A faithful transcription of all the data, images excluded, is the required answer.

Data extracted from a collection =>
▶

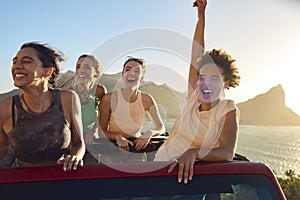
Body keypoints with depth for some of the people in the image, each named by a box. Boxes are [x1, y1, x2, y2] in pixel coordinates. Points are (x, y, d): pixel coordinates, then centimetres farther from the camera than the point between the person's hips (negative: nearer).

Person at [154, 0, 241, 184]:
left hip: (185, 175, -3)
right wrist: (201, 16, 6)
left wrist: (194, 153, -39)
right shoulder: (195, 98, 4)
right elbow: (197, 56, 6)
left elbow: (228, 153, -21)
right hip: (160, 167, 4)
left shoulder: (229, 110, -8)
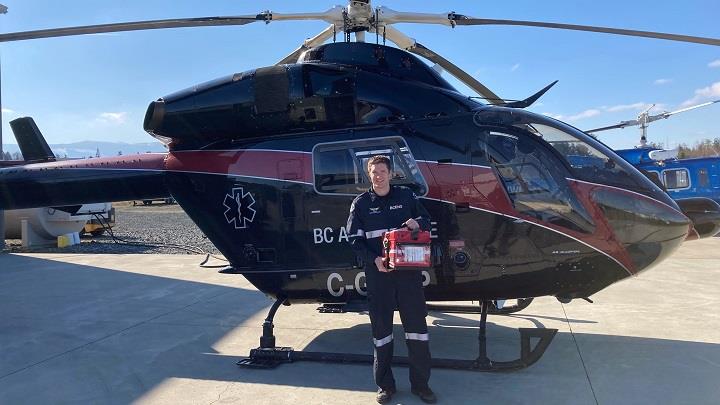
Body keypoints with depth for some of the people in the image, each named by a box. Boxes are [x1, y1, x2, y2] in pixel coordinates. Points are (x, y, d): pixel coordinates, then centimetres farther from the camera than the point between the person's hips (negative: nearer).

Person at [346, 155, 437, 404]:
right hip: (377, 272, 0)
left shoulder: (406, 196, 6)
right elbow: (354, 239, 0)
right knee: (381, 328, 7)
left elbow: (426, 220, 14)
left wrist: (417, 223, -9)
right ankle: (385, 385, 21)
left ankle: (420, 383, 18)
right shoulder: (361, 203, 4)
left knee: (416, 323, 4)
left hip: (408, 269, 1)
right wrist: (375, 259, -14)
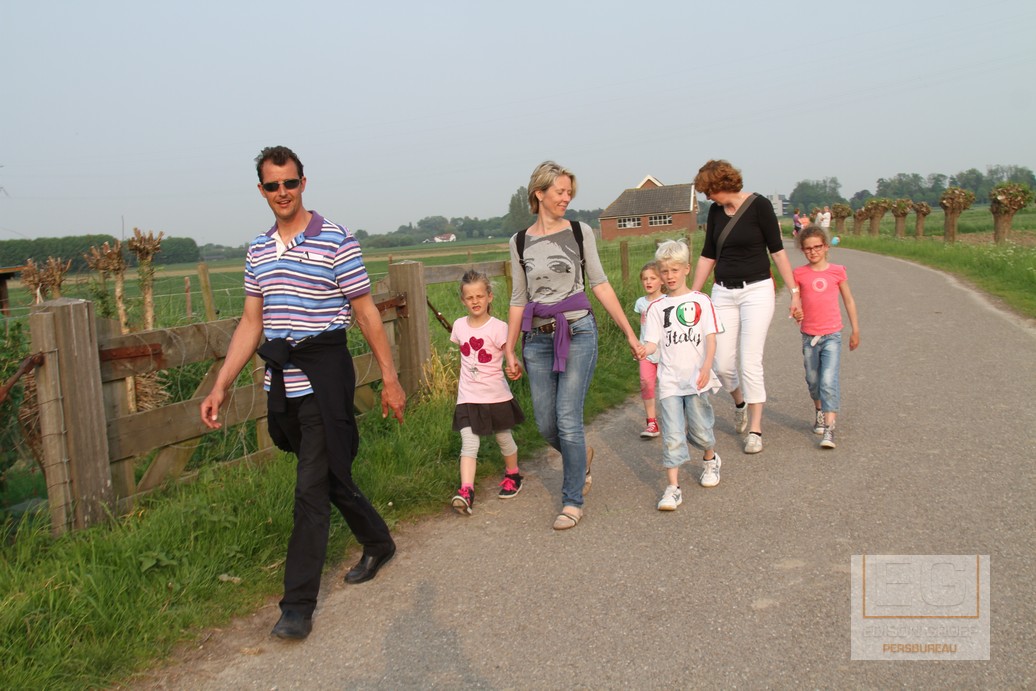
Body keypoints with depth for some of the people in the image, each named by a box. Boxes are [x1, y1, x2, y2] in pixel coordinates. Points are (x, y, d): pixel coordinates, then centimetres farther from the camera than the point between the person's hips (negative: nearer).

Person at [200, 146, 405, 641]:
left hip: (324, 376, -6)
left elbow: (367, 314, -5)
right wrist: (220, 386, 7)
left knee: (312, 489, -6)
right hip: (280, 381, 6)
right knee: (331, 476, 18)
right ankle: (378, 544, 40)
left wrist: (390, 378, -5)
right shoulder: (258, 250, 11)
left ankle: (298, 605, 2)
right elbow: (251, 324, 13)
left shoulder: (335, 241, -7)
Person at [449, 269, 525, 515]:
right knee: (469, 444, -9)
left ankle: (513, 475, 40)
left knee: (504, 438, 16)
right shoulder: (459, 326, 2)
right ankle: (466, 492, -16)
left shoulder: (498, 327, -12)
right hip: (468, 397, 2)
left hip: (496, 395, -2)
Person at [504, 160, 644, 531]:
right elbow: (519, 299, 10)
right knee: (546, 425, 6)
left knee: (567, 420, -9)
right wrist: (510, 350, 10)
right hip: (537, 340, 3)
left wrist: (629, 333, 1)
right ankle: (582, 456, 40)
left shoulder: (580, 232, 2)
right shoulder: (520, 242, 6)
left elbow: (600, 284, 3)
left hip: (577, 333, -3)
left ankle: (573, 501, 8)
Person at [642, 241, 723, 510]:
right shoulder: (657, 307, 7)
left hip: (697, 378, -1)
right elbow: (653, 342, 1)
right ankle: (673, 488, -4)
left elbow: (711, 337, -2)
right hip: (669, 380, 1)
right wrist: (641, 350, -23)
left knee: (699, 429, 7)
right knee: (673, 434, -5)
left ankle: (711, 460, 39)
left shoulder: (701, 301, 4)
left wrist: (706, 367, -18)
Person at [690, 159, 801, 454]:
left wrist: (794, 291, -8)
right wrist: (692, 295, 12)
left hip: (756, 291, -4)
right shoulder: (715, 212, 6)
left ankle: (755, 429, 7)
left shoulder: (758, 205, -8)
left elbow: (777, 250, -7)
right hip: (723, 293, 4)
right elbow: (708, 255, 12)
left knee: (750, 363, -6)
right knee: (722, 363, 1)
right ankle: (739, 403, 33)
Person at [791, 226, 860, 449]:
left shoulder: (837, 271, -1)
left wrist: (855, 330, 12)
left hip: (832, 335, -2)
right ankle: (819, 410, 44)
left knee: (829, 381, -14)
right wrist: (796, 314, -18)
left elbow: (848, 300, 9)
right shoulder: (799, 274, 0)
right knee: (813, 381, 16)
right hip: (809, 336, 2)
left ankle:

◀

RESPONSE BELOW =>
Body keypoints with depth for some of the people in the image, each named by a box. Boxes are [x1, y1, x2, y2] in pixel coordinates. Points are (x, y, d): pixel coordinates, then centimetres farther from the camera than the point between the person's hips (negative: nearer).

Person at [154, 0, 241, 184]:
left hip: (185, 175, -3)
right wrist: (201, 16, 6)
left wrist: (194, 153, -39)
right shoulder: (195, 98, 4)
right elbow: (197, 56, 6)
left elbow: (228, 153, -21)
right hip: (160, 167, 4)
left shoulder: (229, 110, -8)
Body keypoints with depth for some of the people in the image, each named by a box. Boxes are [x1, y1, x2, y2] in pixel coordinates. Points are (x, y, d): pixel coordinates, then centimetres farther from the camera than the point between the person's hips (negative: nearer).

Person at [346, 155, 437, 404]:
right hip: (377, 272, 0)
left shoulder: (406, 196, 6)
right elbow: (354, 239, 0)
right knee: (381, 328, 7)
left elbow: (426, 220, 14)
left wrist: (417, 223, -9)
right ankle: (385, 385, 21)
left ankle: (420, 383, 18)
right shoulder: (361, 203, 4)
left knee: (416, 323, 4)
left hip: (408, 269, 1)
right wrist: (375, 259, -14)
Body keypoints with depth for some of the people in the image, each named by a box. Boxes are [x1, y1, x2, y2] in pixel coordinates. Points are (x, y, d): pixel coordinates, then centimetres farther from the camera than the point between the person's hips (negative: nearer).

Person at [200, 146, 405, 641]:
left hip: (324, 376, -6)
left elbow: (367, 314, -5)
right wrist: (220, 386, 7)
left knee: (312, 489, -6)
right hip: (280, 381, 6)
right knee: (331, 476, 18)
right ankle: (378, 544, 40)
left wrist: (390, 378, -5)
right shoulder: (258, 250, 11)
left ankle: (298, 605, 2)
right elbow: (251, 324, 13)
left shoulder: (335, 241, -7)
Person at [449, 269, 525, 515]:
right knee: (469, 444, -9)
left ankle: (513, 475, 40)
left knee: (504, 438, 16)
right shoulder: (459, 326, 2)
right ankle: (466, 492, -16)
left shoulder: (498, 327, -12)
right hip: (468, 397, 2)
left hip: (496, 395, -2)
Person at [504, 160, 644, 531]:
right elbow: (519, 299, 10)
right knee: (546, 425, 6)
left knee: (567, 420, -9)
right wrist: (510, 350, 10)
right hip: (537, 340, 3)
left wrist: (629, 333, 1)
right ankle: (582, 456, 40)
left shoulder: (580, 232, 2)
right shoulder: (520, 242, 6)
left elbow: (600, 284, 3)
left hip: (577, 333, -3)
left ankle: (573, 501, 8)
Person at [642, 241, 723, 510]:
right shoulder: (657, 307, 7)
left hip: (697, 378, -1)
right elbow: (653, 342, 1)
right ankle: (673, 488, -4)
left elbow: (711, 337, -2)
right hip: (669, 380, 1)
right wrist: (641, 350, -23)
left knee: (699, 429, 7)
right knee: (673, 434, -5)
left ankle: (711, 460, 39)
left shoulder: (701, 301, 4)
left wrist: (706, 367, -18)
Person at [690, 159, 801, 454]:
left wrist: (794, 291, -8)
right wrist: (692, 295, 12)
left hip: (756, 291, -4)
right shoulder: (715, 212, 6)
left ankle: (755, 429, 7)
left shoulder: (758, 205, -8)
left elbow: (777, 250, -7)
right hip: (723, 293, 4)
right elbow: (708, 255, 12)
left knee: (750, 363, -6)
right knee: (722, 363, 1)
right ankle: (739, 403, 33)
Person at [791, 226, 860, 449]:
left shoulder: (837, 271, -1)
left wrist: (855, 330, 12)
left hip: (832, 335, -2)
right ankle: (819, 410, 44)
left knee: (829, 381, -14)
right wrist: (796, 314, -18)
left elbow: (848, 300, 9)
right shoulder: (799, 274, 0)
right knee: (813, 381, 16)
right hip: (809, 336, 2)
left ankle:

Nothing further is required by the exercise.